Las crecientes tensiones entre Estados Unidos y la República Popular Democrática de Corea (RPDC) constituyen uno de los principales motivos de preocupación de la comunidad internacional, pese a que en los últimos días hubo ligeros indicios de una posible solución pacífica.

En medio de la hostilidad política y militar de Washington, las autoridades de Pyongyang, que reiteran el carácter defensivo de su programa nuclear y el desarrollo de cohetes balísticos, decidieron esta semana poner en suspenso sus planes de lanzar misiles Hwasong-12 hacia la isla de Guam.

En ese territorio insular estadounidense en el océano Pacífico, el Pentágono tiene importantes instalaciones militares, en particular la base aérea de Andersen, donde se ubican al menos seis bombarderos B-1B Lancer, los que recientemente realizaron vuelos amenazantes en las cercanías del territorio norcoreano.

El presidente de la República Popular Democrática de Corea (RPDC), Kim Jong-un, decidió postergar estos lanzamientos, pero aclaró que observará un poco más la conducta de Washington, para después tomar una determinación final al respecto, lo que algunos expertos ven como un gesto de buena voluntad.

En ese sentido, el secretario general de la ONU, António Guterres, llamó a evitar la guerra y reactivar las negociaciones que comenzaron en 2003, y se mantuvieron de manera irregular en los últimos años, con la participación de la RPDC, Corea del Sur, Estados Unidos, Japón, China y Rusia.

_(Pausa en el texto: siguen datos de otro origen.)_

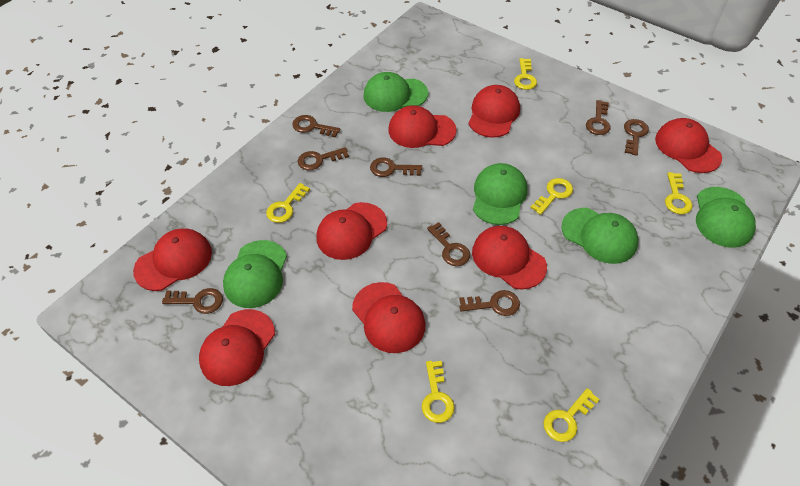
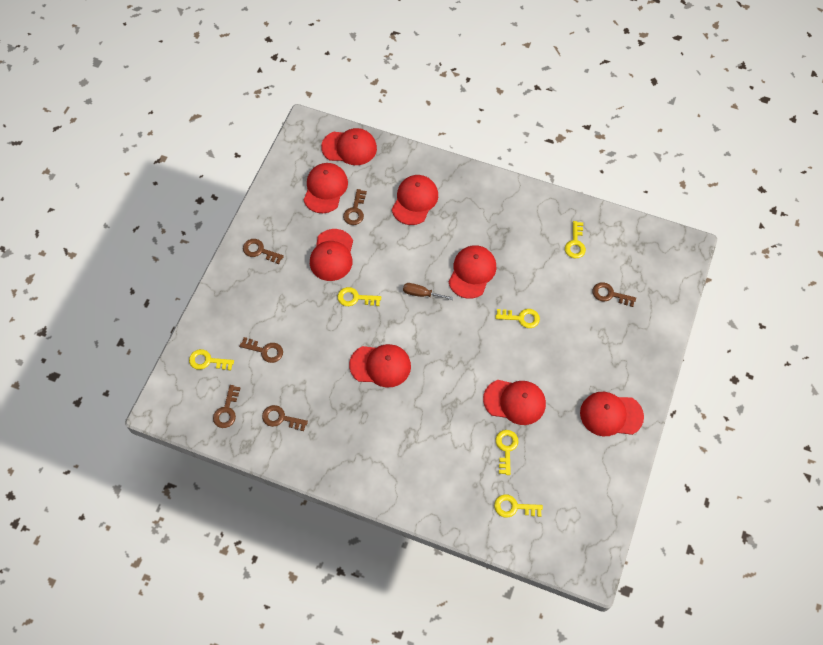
brown key: [162,288,223,314] [292,115,340,138] [298,147,349,170] [370,158,422,177] [427,222,470,266] [459,290,520,316] [586,100,610,135] [624,119,649,156] = 8 -> [213,385,240,428] [239,337,283,363] [243,239,284,264] [262,405,308,431] [343,189,367,225] [593,282,636,307] = 6
brown screwdriver: none = 0 -> [403,283,453,300] = 1
green cap: [223,240,287,308] [363,72,428,112] [473,163,527,225] [561,208,638,264] [696,187,756,248] = 5 -> none = 0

El llamado de Guterres contrasta con las declaraciones del presidente estadounidense, Donald Trump, contra Corea del Norte en las últimas semanas, que por cierto fueron motivo de burlas y rechazo por académicos y políticos norteamericanos.

El mandatario escribió en su cuenta de Twitter que ‘las soluciones militares están listas para ser desplegadas si Pyongyang actúa de forma imprudente’, tras advertir a los norcoreanos que en caso de una confrontación ‘se encontrarán con un fuego y una furia nunca vistos en el mundo’.

Con el objetivo de incrementar las presiones contra la RPDC, el Pentágono ratificó que realizará el ejercicio anual Ulchi-Freedom Guardian del 21 al 31 de agosto, con la participación de decenas de miles de efectivos militares surcoreanos y estadounidenses.

Para los dirigentes norcoreanos, estos entrenamientos constituyen verdaderos ensayos de agresión, contra los cuales dicen que tomarán las medidas necesarias, teniendo en cuenta que en ellos estarán presentes una buena parte de los más de 30 mil efectivos que Washington mantiene en más de 80 bases e instalaciones en Surcorea.

Para algunos expertos, la comunidad internacional aún no ha hecho lo suficiente para llegar a una solución pacífica, mientras en el plano interno, medios de prensa estadounidenses presentan, como tendencia, una versión poco equilibrada de las interioridades del conflicto.

De todas formas, las insultantes declaraciones de Trump quedaron ante la opinión pública mundial como un ejemplo de que Estados Unidos -a pesar de que lo niega- aprovecha esta coyuntura para llevar adelante sus planes de cambiar el sistema político-social de la RPDC, por lo cual los líderes norcoreanos insisten en su derecho a la legítima defensa.

Pese a ello, todo parece indicar que puede vencer la opción negociadora en la actual coyuntura y que, al menos por ahora, no es inevitable una guerra en la península Coreana que traería un saldo incalculable de muerte y destrucción.